ACTION ITEM: Show every line of the records below that contains the word "Сведения".

THE INPUT:
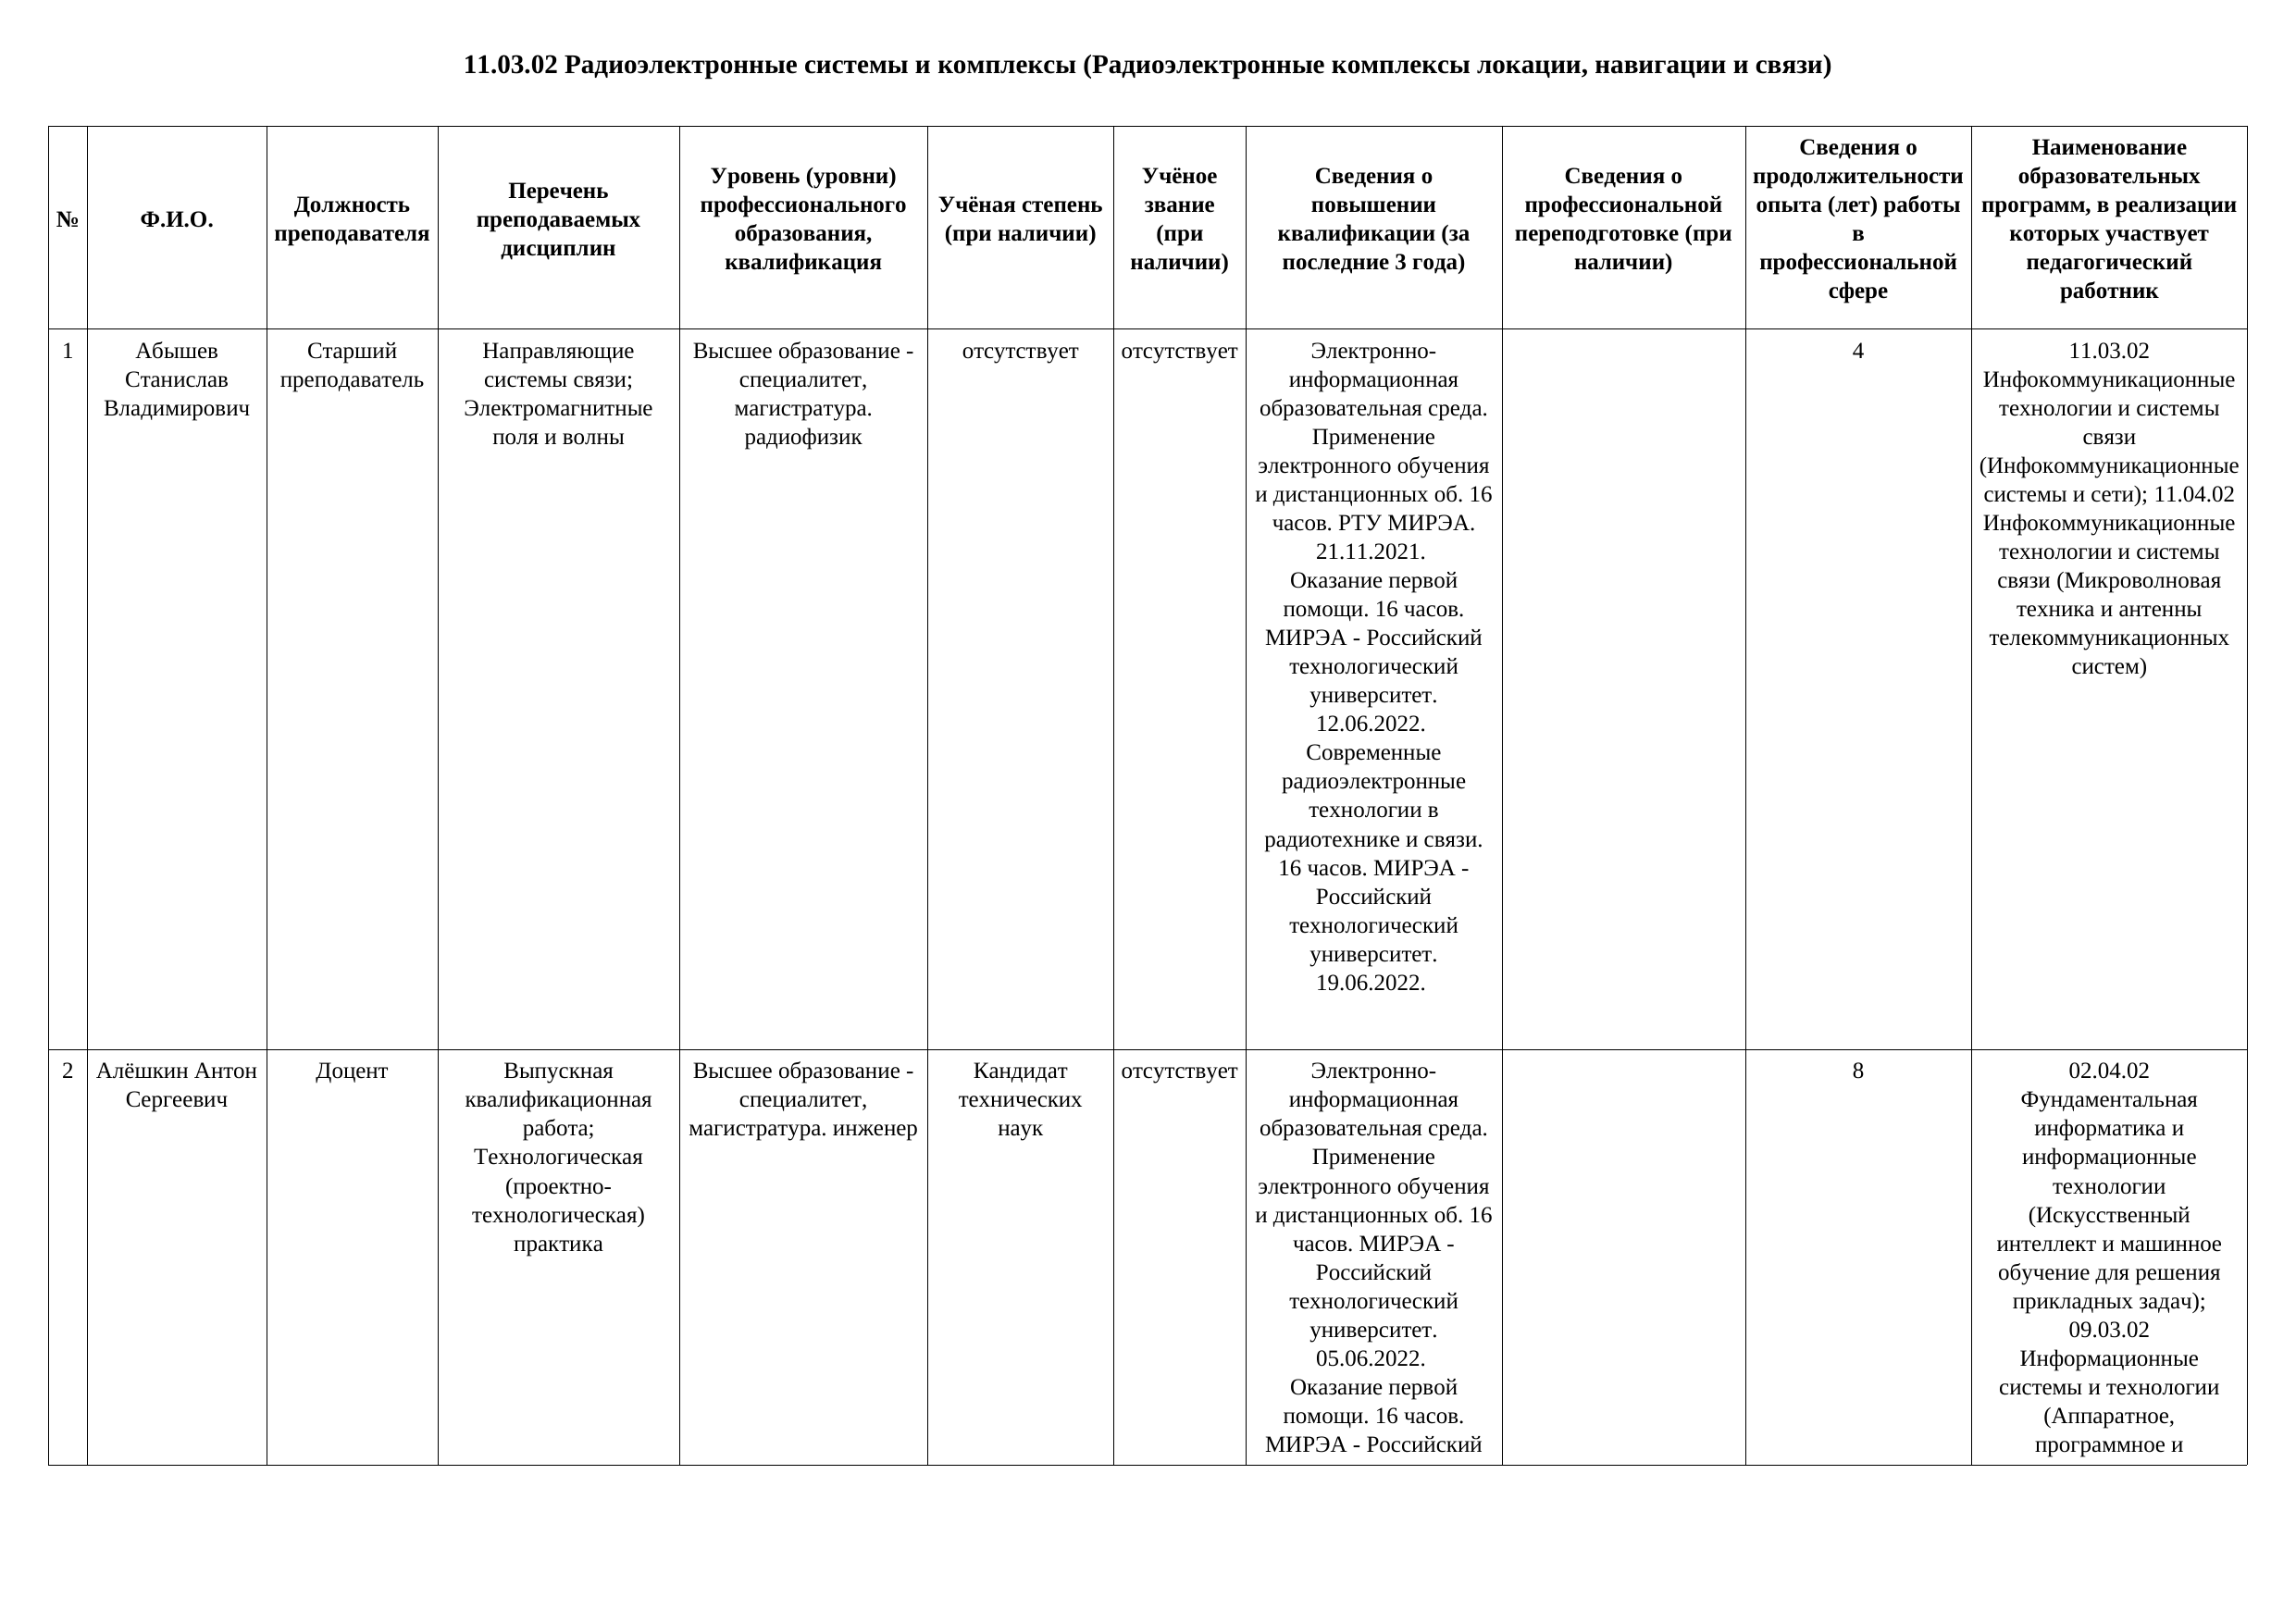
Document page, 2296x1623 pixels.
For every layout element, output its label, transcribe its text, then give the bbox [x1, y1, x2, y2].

table_header Перечень преподаваемых дисциплин [439, 127, 679, 328]
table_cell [439, 1050, 679, 1465]
table_header Учёная степень (при наличии) [928, 127, 1113, 328]
table_header № [49, 127, 87, 328]
table_header Должность преподавателя [267, 127, 438, 328]
table_header Сведения о профессиональной переподготовке (при наличии) [1503, 127, 1745, 328]
table_header Наименование образовательных программ, в реализации которых участвует педагогический работник [1972, 127, 2247, 328]
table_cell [928, 1050, 1113, 1465]
table_cell отсутствует [1114, 1050, 1246, 1465]
table_cell отсутствует [928, 329, 1113, 1049]
table_cell 4 [1746, 329, 1971, 1049]
table_cell Направляющие системы связи; Электромагнитные поля и волны [439, 329, 679, 1049]
table_cell Электронно-информационная образовательная среда. Применение электронного обучения и дистанционных об. 16 часов. РТУ МИРЭА. 21.11.2021. Оказание первой помощи. 16 часов. МИРЭА - Российский технологический университет. 12.06.2022. Современные радиоэлектронные технологии в радиотехнике и связи. 16 часов. МИРЭА - Российский технологический университет. 19.06.2022. [1247, 329, 1502, 1049]
table_header Сведения о повышении квалификации (за последние 3 года) [1247, 127, 1502, 328]
table_cell Абышев Станислав Владимирович [88, 329, 267, 1049]
table_cell 8 [1746, 1050, 1971, 1465]
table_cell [1972, 1050, 2247, 1465]
table_cell Доцент [267, 1050, 438, 1465]
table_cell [680, 1050, 927, 1465]
table_cell [1503, 329, 1745, 1049]
table_cell 2 [49, 1050, 87, 1465]
table_header Учёное звание (при наличии) [1114, 127, 1246, 328]
table_cell [1503, 1050, 1745, 1465]
table_cell отсутствует [1114, 329, 1246, 1049]
subtitle 11.03.02 Радиоэлектронные системы и комплексы (Радиоэлектронные комплексы локации, навигации и связи) [48, 48, 2247, 80]
table_cell Старший преподаватель [267, 329, 438, 1049]
table_header Сведения о продолжительности опыта (лет) работы в профессиональной сфере [1746, 127, 1971, 328]
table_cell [1247, 1050, 1502, 1465]
table_cell 1 [49, 329, 87, 1049]
table_cell Высшее образование - специалитет, магистратура. радиофизик [680, 329, 927, 1049]
table_cell 11.03.02 Инфокоммуникационные технологии и системы связи (Инфокоммуникационные системы и сети); 11.04.02 Инфокоммуникационные технологии и системы связи (Микроволновая техника и антенны телекоммуникационных систем) [1972, 329, 2247, 1049]
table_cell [88, 1050, 267, 1465]
table_header Уровень (уровни) профессионального образования, квалификация [680, 127, 927, 328]
table_header Ф.И.О. [88, 127, 267, 328]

WRITTEN SOLUTION:
table_header Сведения о профессиональной переподготовке (при наличии) [1503, 127, 1745, 328]
table_header Сведения о повышении квалификации (за последние 3 года) [1247, 127, 1502, 328]
table_header Сведения о продолжительности опыта (лет) работы в профессиональной сфере [1746, 127, 1971, 328]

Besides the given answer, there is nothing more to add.